Ce qui est attendu
Pourriez-vous recopier mot pour mot le passage du texte sur l'élection générale au Québec ci-dessous, en commençant aux mots « Nous sommes officiellement » et en vous arrêtant après « deux promesses milliardaires. » ?
====== Extrait du document
Élection générale au Québec (2022) et préparation des négociations dans les secteurs public et parapublic : Qui vit sur Mars ?


Nous sommes officiellement en élection générale au Québec et ce depuis dimanche le 28 août. Deux jours plus tard, le premier ministre François Legault, qui est également le chef de la CAQ, y allait d’au moins deux promesses milliardaires.

Il nous a prévenus que d’autres promesses allaient suivre au cours des prochaines semaines. La leader du Parti libéral du Québec, madame Dominique Anglade, y est allée elle aussi d’engagements rivalisant avec celles de son adversaire. Elle accuse d’ailleurs monsieur Legault de la plagier. Les deux principaux partis politiques, qui détenaient le plus grand nombre de députéEs à l’Assemblée nationale au moment de sa dissolution, considèrent que les finances publiques sont plutôt saines et qu’avant d’améliorer les conditions salariales des employéEs syndiquées de l’État il faut en remettre dans les poches des électrices et des électeurs.
============
====== Données
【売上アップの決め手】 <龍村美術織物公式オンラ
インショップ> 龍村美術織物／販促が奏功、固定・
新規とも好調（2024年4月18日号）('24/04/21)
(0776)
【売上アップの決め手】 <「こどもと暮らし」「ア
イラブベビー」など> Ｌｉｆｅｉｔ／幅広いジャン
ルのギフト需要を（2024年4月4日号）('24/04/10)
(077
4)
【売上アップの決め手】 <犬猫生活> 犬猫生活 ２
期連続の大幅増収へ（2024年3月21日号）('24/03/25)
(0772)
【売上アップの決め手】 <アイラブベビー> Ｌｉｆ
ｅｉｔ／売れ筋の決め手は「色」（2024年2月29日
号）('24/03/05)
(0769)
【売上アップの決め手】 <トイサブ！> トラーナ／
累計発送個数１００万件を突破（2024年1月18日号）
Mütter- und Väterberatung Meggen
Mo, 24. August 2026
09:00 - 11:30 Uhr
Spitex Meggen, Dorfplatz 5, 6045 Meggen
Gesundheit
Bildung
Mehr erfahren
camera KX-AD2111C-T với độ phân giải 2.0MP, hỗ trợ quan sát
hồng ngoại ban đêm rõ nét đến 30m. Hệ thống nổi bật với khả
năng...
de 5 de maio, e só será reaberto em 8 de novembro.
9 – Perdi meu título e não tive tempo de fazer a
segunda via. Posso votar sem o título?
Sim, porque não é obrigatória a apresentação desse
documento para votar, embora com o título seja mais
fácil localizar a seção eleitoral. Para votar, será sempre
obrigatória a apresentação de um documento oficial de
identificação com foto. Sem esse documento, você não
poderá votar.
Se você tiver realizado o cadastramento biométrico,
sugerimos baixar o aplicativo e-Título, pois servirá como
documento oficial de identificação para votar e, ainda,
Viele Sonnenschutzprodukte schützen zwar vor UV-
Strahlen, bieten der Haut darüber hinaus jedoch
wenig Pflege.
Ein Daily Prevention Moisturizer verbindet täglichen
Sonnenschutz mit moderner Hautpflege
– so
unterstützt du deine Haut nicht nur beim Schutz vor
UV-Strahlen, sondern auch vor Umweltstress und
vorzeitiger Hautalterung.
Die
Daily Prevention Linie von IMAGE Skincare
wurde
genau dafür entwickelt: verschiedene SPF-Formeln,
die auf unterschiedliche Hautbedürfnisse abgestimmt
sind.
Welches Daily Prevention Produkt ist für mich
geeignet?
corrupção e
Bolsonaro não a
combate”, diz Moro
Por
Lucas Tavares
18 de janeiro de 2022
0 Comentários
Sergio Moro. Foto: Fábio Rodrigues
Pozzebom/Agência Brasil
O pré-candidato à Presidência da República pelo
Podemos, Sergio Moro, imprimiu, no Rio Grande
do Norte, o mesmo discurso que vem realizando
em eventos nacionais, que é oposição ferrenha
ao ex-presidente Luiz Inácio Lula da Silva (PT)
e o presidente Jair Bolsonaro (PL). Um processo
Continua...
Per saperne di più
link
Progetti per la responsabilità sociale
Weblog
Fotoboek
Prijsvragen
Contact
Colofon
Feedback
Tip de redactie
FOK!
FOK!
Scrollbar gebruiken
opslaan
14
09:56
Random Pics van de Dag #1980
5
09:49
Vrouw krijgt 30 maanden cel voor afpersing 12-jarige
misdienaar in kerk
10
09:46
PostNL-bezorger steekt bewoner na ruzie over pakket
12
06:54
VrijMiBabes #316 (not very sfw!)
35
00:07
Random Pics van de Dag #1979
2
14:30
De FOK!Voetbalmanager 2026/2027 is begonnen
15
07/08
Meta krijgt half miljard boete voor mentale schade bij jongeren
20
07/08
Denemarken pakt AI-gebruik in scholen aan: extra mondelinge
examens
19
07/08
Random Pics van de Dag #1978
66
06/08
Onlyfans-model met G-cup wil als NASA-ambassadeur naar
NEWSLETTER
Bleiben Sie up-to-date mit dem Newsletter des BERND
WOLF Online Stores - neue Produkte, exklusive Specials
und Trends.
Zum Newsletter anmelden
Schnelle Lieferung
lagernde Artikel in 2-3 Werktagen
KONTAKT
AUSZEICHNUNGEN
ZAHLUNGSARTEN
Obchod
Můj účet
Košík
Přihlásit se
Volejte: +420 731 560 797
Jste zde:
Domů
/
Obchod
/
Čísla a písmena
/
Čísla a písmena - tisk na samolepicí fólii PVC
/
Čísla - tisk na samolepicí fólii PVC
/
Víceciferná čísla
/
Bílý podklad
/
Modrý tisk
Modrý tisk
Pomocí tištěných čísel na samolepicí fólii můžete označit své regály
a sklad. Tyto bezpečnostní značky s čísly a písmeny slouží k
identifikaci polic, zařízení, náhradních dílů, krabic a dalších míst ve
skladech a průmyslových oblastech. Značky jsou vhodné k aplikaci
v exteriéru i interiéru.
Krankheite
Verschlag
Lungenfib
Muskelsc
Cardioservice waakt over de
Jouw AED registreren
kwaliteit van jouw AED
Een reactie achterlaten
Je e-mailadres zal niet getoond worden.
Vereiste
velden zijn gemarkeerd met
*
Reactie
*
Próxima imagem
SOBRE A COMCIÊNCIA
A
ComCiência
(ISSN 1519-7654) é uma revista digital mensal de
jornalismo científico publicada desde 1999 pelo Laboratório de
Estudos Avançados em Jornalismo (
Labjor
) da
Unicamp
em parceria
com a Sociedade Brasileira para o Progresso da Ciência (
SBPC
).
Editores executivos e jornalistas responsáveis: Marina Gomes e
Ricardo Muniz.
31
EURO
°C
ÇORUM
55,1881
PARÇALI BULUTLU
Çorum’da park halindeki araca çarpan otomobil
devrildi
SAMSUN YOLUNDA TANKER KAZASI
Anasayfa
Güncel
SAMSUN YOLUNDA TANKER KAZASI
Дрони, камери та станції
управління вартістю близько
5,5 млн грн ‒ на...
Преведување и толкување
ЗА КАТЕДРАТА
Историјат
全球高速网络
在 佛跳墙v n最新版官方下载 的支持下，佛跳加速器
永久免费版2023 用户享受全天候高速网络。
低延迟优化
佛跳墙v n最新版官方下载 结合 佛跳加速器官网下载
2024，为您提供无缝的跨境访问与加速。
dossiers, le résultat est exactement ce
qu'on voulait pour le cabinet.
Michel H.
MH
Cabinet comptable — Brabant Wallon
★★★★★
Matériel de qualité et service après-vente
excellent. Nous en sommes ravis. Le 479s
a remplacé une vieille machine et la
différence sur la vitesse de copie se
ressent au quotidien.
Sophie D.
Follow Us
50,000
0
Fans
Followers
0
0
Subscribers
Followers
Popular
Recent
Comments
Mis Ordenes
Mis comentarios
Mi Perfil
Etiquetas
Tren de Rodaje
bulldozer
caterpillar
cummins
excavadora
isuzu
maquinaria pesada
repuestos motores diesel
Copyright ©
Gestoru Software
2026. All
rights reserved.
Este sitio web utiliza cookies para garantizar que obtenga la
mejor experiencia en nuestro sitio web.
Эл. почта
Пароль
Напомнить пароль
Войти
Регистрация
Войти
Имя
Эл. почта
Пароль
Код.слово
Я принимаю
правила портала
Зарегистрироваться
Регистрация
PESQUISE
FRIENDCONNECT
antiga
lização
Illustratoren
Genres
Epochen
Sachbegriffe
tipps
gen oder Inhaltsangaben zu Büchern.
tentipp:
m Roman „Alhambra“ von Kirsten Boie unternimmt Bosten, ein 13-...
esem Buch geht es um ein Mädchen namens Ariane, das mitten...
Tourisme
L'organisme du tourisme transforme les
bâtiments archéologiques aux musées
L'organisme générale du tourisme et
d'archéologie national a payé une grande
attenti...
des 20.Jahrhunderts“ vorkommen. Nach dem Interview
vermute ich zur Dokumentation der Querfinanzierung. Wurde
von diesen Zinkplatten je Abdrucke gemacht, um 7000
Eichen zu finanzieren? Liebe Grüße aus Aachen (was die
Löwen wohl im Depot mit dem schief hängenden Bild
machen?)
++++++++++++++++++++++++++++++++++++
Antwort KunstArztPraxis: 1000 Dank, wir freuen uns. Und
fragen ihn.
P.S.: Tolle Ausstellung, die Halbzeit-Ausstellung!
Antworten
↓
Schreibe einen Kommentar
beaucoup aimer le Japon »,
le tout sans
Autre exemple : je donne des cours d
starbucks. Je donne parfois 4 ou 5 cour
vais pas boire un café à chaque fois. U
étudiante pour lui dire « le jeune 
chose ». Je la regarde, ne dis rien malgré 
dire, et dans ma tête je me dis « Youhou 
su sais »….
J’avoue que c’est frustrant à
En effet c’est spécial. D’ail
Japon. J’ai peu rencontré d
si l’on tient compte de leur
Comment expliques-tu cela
============
Réponse au problème
Nous sommes officiellement en élection générale au Québec et ce depuis dimanche le 28 août. Deux jours plus tard, le premier ministre François Legault, qui est également le chef de la CAQ, y allait d’au moins deux promesses milliardaires.